### Exercise directions
Down to the last word, output the records below, skipping any images.

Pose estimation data
○ ○ ○ ○ ○ ○ ○

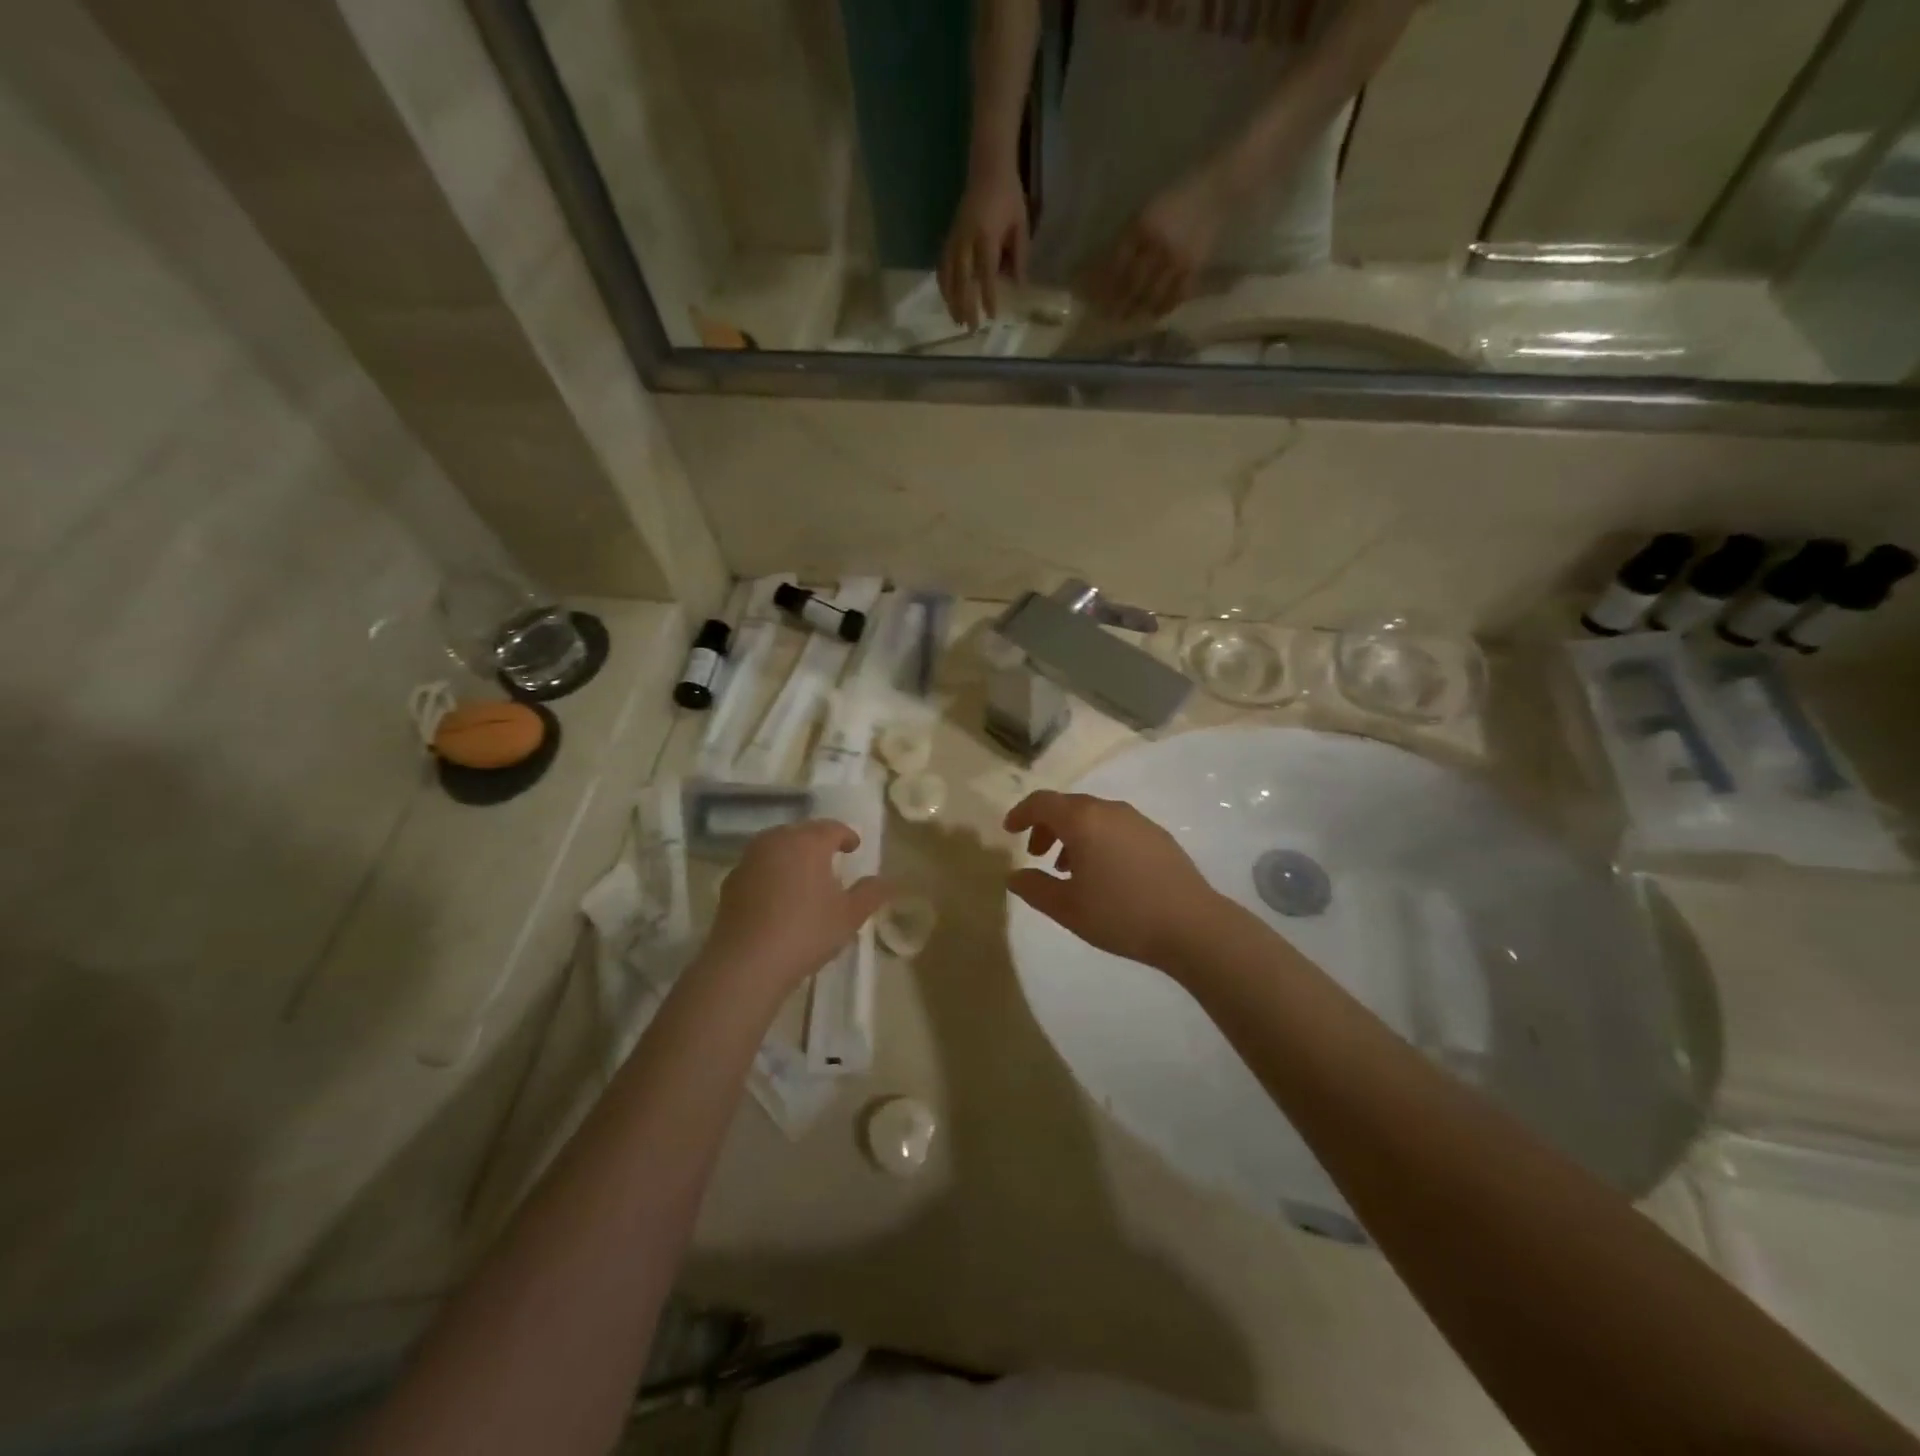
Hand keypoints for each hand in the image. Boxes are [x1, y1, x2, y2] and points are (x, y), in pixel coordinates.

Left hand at [699, 821, 890, 994]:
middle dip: (818, 841)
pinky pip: (759, 867)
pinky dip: (772, 872)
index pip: (832, 828)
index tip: (854, 847)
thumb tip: (888, 880)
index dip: (846, 836)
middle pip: (802, 832)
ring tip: (805, 875)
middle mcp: (776, 841)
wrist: (746, 962)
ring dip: (793, 855)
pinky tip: (778, 895)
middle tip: (831, 858)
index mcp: (808, 842)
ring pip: (777, 846)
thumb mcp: (850, 915)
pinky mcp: (731, 881)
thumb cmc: (806, 932)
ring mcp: (749, 860)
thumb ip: (871, 893)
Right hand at [940, 165, 1028, 327]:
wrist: (988, 169)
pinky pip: (942, 266)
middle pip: (962, 279)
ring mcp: (954, 238)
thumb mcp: (1021, 226)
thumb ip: (1020, 256)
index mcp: (986, 236)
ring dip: (951, 300)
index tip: (991, 316)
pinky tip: (947, 299)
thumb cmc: (1009, 198)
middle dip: (966, 305)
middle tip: (971, 328)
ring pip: (948, 275)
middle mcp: (966, 239)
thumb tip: (1018, 286)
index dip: (988, 295)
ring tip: (957, 320)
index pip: (986, 272)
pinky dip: (944, 285)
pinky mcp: (949, 237)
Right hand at [1004, 791, 1223, 970]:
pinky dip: (1098, 840)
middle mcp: (1109, 810)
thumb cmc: (1121, 914)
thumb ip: (1034, 888)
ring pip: (1094, 816)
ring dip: (1073, 835)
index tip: (1009, 831)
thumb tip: (1014, 876)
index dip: (1021, 813)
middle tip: (1036, 855)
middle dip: (1047, 826)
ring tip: (1068, 869)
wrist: (1192, 926)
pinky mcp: (1158, 836)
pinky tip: (1103, 873)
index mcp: (1083, 820)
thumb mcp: (1067, 908)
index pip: (1042, 802)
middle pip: (1068, 806)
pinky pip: (1116, 827)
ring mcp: (1138, 821)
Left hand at [1080, 171, 1228, 320]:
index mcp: (1141, 228)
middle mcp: (1157, 246)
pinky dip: (1163, 308)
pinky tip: (1155, 314)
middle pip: (1132, 286)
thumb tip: (1105, 269)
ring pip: (1152, 295)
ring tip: (1129, 318)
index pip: (1116, 266)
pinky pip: (1176, 296)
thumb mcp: (1145, 212)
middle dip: (1119, 304)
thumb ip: (1127, 239)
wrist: (1215, 188)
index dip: (1105, 287)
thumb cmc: (1175, 198)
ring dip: (1138, 310)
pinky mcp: (1194, 267)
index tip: (1096, 300)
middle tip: (1110, 316)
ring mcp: (1177, 259)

○ ○ ○ ○ ○ ○ ○

### Written answer
Hand keypoints for each hand in the image. Boxes are [x1, y1, x2, y2] and points are (x, y), in pixel coordinates.

Left hand at [699, 821, 890, 994]:
middle dip: (818, 841)
pinky pip: (759, 867)
pinky dip: (772, 872)
index pip: (832, 828)
index tip: (854, 847)
thumb tip: (888, 880)
index dip: (846, 836)
middle pip: (802, 832)
ring tip: (805, 875)
middle mcp: (776, 841)
wrist: (746, 962)
ring dip: (793, 855)
pinky tip: (778, 895)
middle tip: (831, 858)
index mcp: (808, 842)
ring pip: (777, 846)
thumb mcp: (850, 915)
pinky mcp: (731, 881)
thumb cmc: (806, 932)
ring mcp: (749, 860)
thumb ip: (871, 893)
Right hand at [940, 165, 1028, 327]:
wrist: (988, 169)
pinky pip: (942, 266)
middle pip: (962, 279)
ring mcp: (954, 238)
thumb mcp: (1021, 226)
thumb ip: (1020, 256)
index mcp: (986, 236)
ring dip: (951, 300)
index tip: (991, 316)
pinky tip: (947, 299)
thumb cmc: (1009, 198)
middle dip: (966, 305)
middle tip: (971, 328)
ring pip: (948, 275)
middle mcp: (966, 239)
thumb tip: (1018, 286)
index dip: (988, 295)
ring tip: (957, 320)
index pip: (986, 272)
pinky dip: (944, 285)
pinky mcp: (949, 237)
Right hand at [1004, 791, 1223, 970]:
pinky dip: (1098, 840)
middle mcp: (1109, 810)
thumb cmc: (1121, 914)
thumb ip: (1034, 888)
ring pip: (1094, 816)
ring dip: (1073, 835)
index tip: (1009, 831)
thumb tip: (1014, 876)
index dip: (1021, 813)
middle tip: (1036, 855)
middle dip: (1047, 826)
ring tip: (1068, 869)
wrist: (1192, 926)
pinky mcp: (1158, 836)
pinky tip: (1103, 873)
index mcp: (1083, 820)
thumb mcp: (1067, 908)
index pip: (1042, 802)
middle pip: (1068, 806)
pinky pip: (1116, 827)
ring mcp: (1138, 821)
Left hand at [1080, 171, 1228, 320]:
index mcp: (1141, 228)
middle mcp: (1157, 246)
pinky dip: (1163, 308)
pinky tip: (1155, 314)
middle pip: (1132, 286)
thumb tip: (1105, 269)
ring pip: (1152, 295)
ring tip: (1129, 318)
index pip: (1116, 266)
pinky pip: (1176, 296)
thumb mcp: (1145, 212)
middle dip: (1119, 304)
thumb ip: (1127, 239)
wrist: (1215, 188)
index dip: (1105, 287)
thumb cmc: (1175, 198)
ring dip: (1138, 310)
pinky mcp: (1194, 267)
index tip: (1096, 300)
middle tip: (1110, 316)
ring mcp: (1177, 259)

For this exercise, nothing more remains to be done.